Germany Spied on EU Officials for the US
German intelligence services spied on top French officials and the European Commission on behalf of the American spy agency NSA, according to an article in Sueddeutsche Zeitung.
Germany's BND foreign intelligence agency helped the National Security Agency (NSA) carry out "political espionage" by surveilling "top officials at the French Foreign Ministry, the Elysee Palace and European Commission" the German daily paper is to report.
Long portrayed as a victim of snooping by allies, Chancellor Angela Merkel's government has grappled this week with embarrassing reports of German spying on European firms on behalf of the United States.

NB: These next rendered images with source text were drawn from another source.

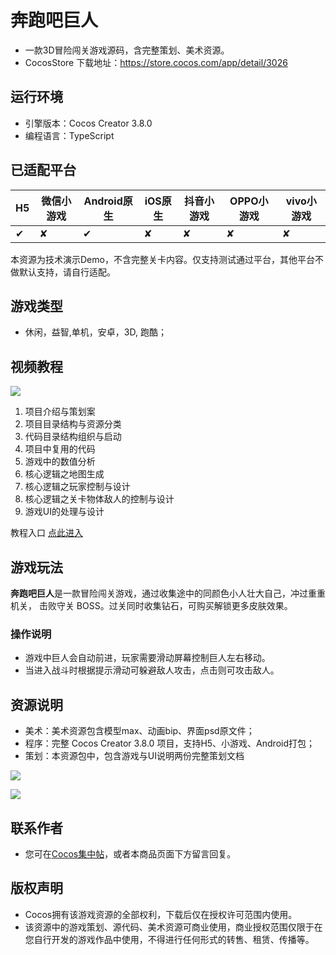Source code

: # 奔跑吧巨人

- 一款3D冒险闯关游戏源码，含完整策划、美术资源。
- CocosStore 下载地址：https://store.cocos.com/app/detail/3026

## 运行环境
- 引擎版本：Cocos Creator 3.8.0
- 编程语言：TypeScript

## 已适配平台

| H5   | 微信小游戏 | Android原生 | iOS原生 | 抖音小游戏 | OPPO小游戏 | vivo小游戏 |
| ---- | ---------| ----------- | -------|-------|-------|-------|
| ✔    | ✘        | ✔           | ✘      |✘      |✘      |✘      |

本资源为技术演示Demo，不含完整关卡内容。仅支持测试通过平台，其他平台不做默认支持，请自行适配。

## 游戏类型
- 休闲，益智,单机，安卓，3D, 跑酷；

## 视频教程
[![](https://download.cocos.com/Cocos/CocosStore/screenshot/2021/08/2fd580d61e012bc56d6cbf345ac6ce1d63185.jpg)](https://bycwedu.vipwan.cn/course/55/Creator-ben-pao-ba-ju-ren-3D-yuan-ma-fen-xi-yu-shi-zhan-xiang-jie/play)
1. 项目介绍与策划案
2. 项目目录结构与资源分类
3. 代码目录结构组织与启动
4. 项目中复用的代码
5. 游戏中的数值分析
6. 核心逻辑之地图生成
7. 核心逻辑之玩家控制与设计
8. 核心逻辑之关卡物体敌人的控制与设计
9. 游戏UI的处理与设计

教程入口 [点此进入](
https://bycwedu.vipwan.cn/course/55/Creator-ben-pao-ba-ju-ren-3D-yuan-ma-fen-xi-yu-shi-zhan-xiang-jie/play)


## 游戏玩法
**奔跑吧巨人**是一款冒险闯关游戏，通过收集途中的同颜色小人壮大自己，冲过重重机关，
击败守关 BOSS。过关同时收集钻石，可购买解锁更多皮肤效果。

### 操作说明
* 游戏中巨人会自动前进，玩家需要滑动屏幕控制巨人左右移动。
* 当进入战斗时根据提示滑动可躲避敌人攻击，点击则可攻击敌人。

## 资源说明
- 美术：美术资源包含模型max、动画bip、界面psd原文件； 
- 程序：完整 Cocos Creator 3.8.0 项目，支持H5、小游戏、Android打包；
- 策划：本资源包中，包含游戏与UI说明两份完整策划文档

![](https://download.cocos.com/Cocos/CocosStore/ManualUp/3026/image/1.jpg)

![](https://download.cocos.com/Cocos/CocosStore/ManualUp/3026/image/2.jpg)

## 联系作者

- 您可在[Cocos集中帖](https://forum.cocos.org/t/topic/119807)，或者本商品页面下方留言回复。

## 版权声明
- Cocos拥有该游戏资源的全部权利，下载后仅在授权许可范围内使用。
- 该资源中的游戏策划、源代码、美术资源可商业使用，商业授权范围仅限于在您自行开发的游戏作品中使用，不得进行任何形式的转售、租赁、传播等。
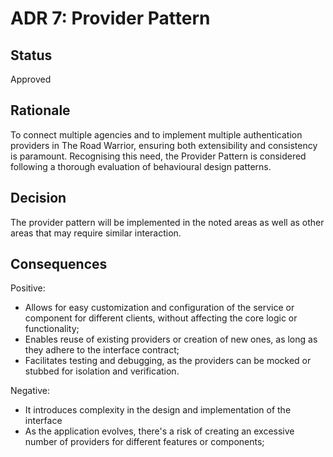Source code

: # ADR 7: Provider Pattern

## Status  
Approved

## Rationale
To connect multiple agencies and to implement multiple authentication providers in The Road Warrior, ensuring both extensibility and consistency is paramount. Recognising this need, the Provider Pattern is considered following a thorough evaluation of behavioural design patterns.

## Decision
The provider pattern will be implemented in the noted areas as well as other areas that may require similar interaction.

## Consequences
Positive:
* Allows for easy customization and configuration of the service or component for different clients, without affecting the core logic or functionality;
* Enables reuse of existing providers or creation of new ones, as long as they adhere to the interface contract;
* Facilitates testing and debugging, as the providers can be mocked or stubbed for isolation and verification.

Negative:  
* It introduces complexity in the design and implementation of the interface
* As the application evolves, there's a risk of creating an excessive number of providers for different features or components;
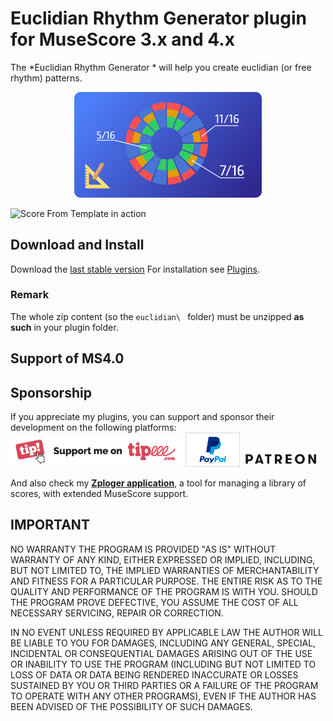 
# Euclidian Rhythm Generator plugin for MuseScore 3.x and 4.x
The *Euclidian Rhythm Generator * will help you create euclidian (or free rhythm) patterns.
<p align="center"><img src="/euclidian/logo.png" Alt="logo" width="300" /></p>

![Score From Template in action](/demo/euclidian-demo.png)



## Download and Install ##
Download the [last stable version](https://github.com/lgvr123/musescore-euclidian/releases)
For installation see [Plugins](https://musescore.org/en/handbook/3/plugins).

### Remark
The whole zip content (so the `euclidian\ ` folder) must be unzipped **as such** in your plugin folder. <br/>

## Support of MS4.0

## Sponsorship ##
If you appreciate my plugins, you can support and sponsor their development on the following platforms:
[<img src="/support/Button-Tipeee.png" alt="Support me on Tipee" height="50"/>](https://www.tipeee.com/parkingb) 
[<img src="/support/paypal.jpg" alt="Support me on Paypal" height="55"/>](https://www.paypal.me/LaurentvanRoy) 
[<img src="/support/patreon.png" alt="Support me on Patreon" height="25"/>](https://patreon.com/parkingb)

And also check my **[Zploger application](https://www.parkingb.be/zploger)**, a tool for managing a library of scores, with extended MuseScore support.

## IMPORTANT
NO WARRANTY THE PROGRAM IS PROVIDED "AS IS" WITHOUT WARRANTY OF ANY KIND, EITHER EXPRESSED OR IMPLIED, INCLUDING, BUT NOT LIMITED TO, THE IMPLIED WARRANTIES OF MERCHANTABILITY AND FITNESS FOR A PARTICULAR PURPOSE. THE ENTIRE RISK AS TO THE QUALITY AND PERFORMANCE OF THE PROGRAM IS WITH YOU. SHOULD THE PROGRAM PROVE DEFECTIVE, YOU ASSUME THE COST OF ALL NECESSARY SERVICING, REPAIR OR CORRECTION.

IN NO EVENT UNLESS REQUIRED BY APPLICABLE LAW THE AUTHOR WILL BE LIABLE TO YOU FOR DAMAGES, INCLUDING ANY GENERAL, SPECIAL, INCIDENTAL OR CONSEQUENTIAL DAMAGES ARISING OUT OF THE USE OR INABILITY TO USE THE PROGRAM (INCLUDING BUT NOT LIMITED TO LOSS OF DATA OR DATA BEING RENDERED INACCURATE OR LOSSES SUSTAINED BY YOU OR THIRD PARTIES OR A FAILURE OF THE PROGRAM TO OPERATE WITH ANY OTHER PROGRAMS), EVEN IF THE AUTHOR HAS BEEN ADVISED OF THE POSSIBILITY OF SUCH DAMAGES.
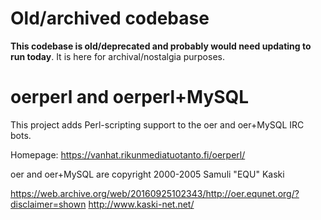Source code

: # Old/archived codebase

**This codebase is old/deprecated and probably would need updating to run today**. It is here for archival/nostalgia purposes.

# oerperl and oerperl+MySQL

This project adds Perl-scripting support to the oer and oer+MySQL IRC bots.

Homepage: https://vanhat.rikunmediatuotanto.fi/oerperl/

oer and oer+MySQL are copyright 2000-2005 Samuli "EQU" Kaski

https://web.archive.org/web/20160925102343/http://oer.equnet.org/?disclaimer=shown
http://www.kaski-net.net/
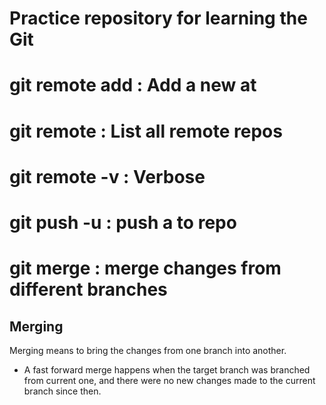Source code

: # Practice repository for learning the Git
# git remote add <remote> <url> : Add a new <remote> at <url>
# git remote : List all remote repos
# git remote -v : Verbose
# git push -u <remote> <branch> : push a <branch> to <remote> repo
# git merge : merge changes from different branches

## Merging
Merging means to bring the changes from one branch into another.
- A fast forward merge happens when the target branch was branched from current one, and there were no new changes made to the current branch since then.
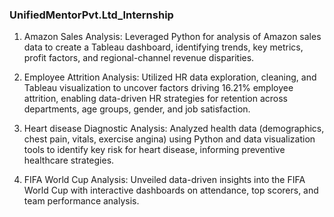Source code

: ### UnifiedMentorPvt.Ltd_Internship

1. Amazon Sales Analysis: Leveraged Python for analysis of Amazon sales data to create a Tableau dashboard, identifying trends, key metrics, profit factors, and regional-channel revenue disparities. 

2. Employee Attrition Analysis: Utilized HR data exploration, cleaning, and Tableau visualization to uncover factors driving 16.21% employee attrition, enabling data-driven HR strategies for retention across departments, age groups, gender, and job satisfaction. 

3. Heart disease Diagnostic Analysis: Analyzed health data (demographics, chest pain, vitals, exercise angina) using Python and data visualization tools to identify key risk for heart disease, informing preventive healthcare strategies.

4. FIFA World Cup Analysis: Unveiled data-driven insights into the FIFA World Cup with interactive dashboards on attendance, top scorers, and team performance analysis.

Citing intelligence agency documents, the Bild daily have reported that the German chancellor's office was informed in 2008 during Merkel's first term of German involvement in US economic espionage but did not react.
According to Sueddeutsche Zeitung, spying on companies could only have taken place in isolated cases as the United States searched for "information on illegal exports."
"The heart (of the problem) is political espionage of European neighbors and institutions of the European Union," the paper claims, citing a source with knowledge of BND's procedures.
German Interior Minister Thomas de Maiziere, a trusted Merkel lieutenant who served as chief of staff at the Chancellor's Office from 2005-2009, has offered to provide an explanation next week to a parliamentary committee looking into NSA practices.
However, the opposition has already accused the government of lying for saying that it knew nothing about any economic espionage by the NSA.
"I reject categorically the assertion that the government has not told the truth," Merkel spokesman Steffen Seibert said Wednesday at a regular press conference.
Germany reacted with outrage at revelations in 2013 by fugitive US intelligence leaker Edward Snowden that the NSA was conducting massive Internet and phone data sweeps, including in Germany.
The revelations, which included claims the NSA tapped Merkel's mobile phone, strained ties between Washington and Berlin.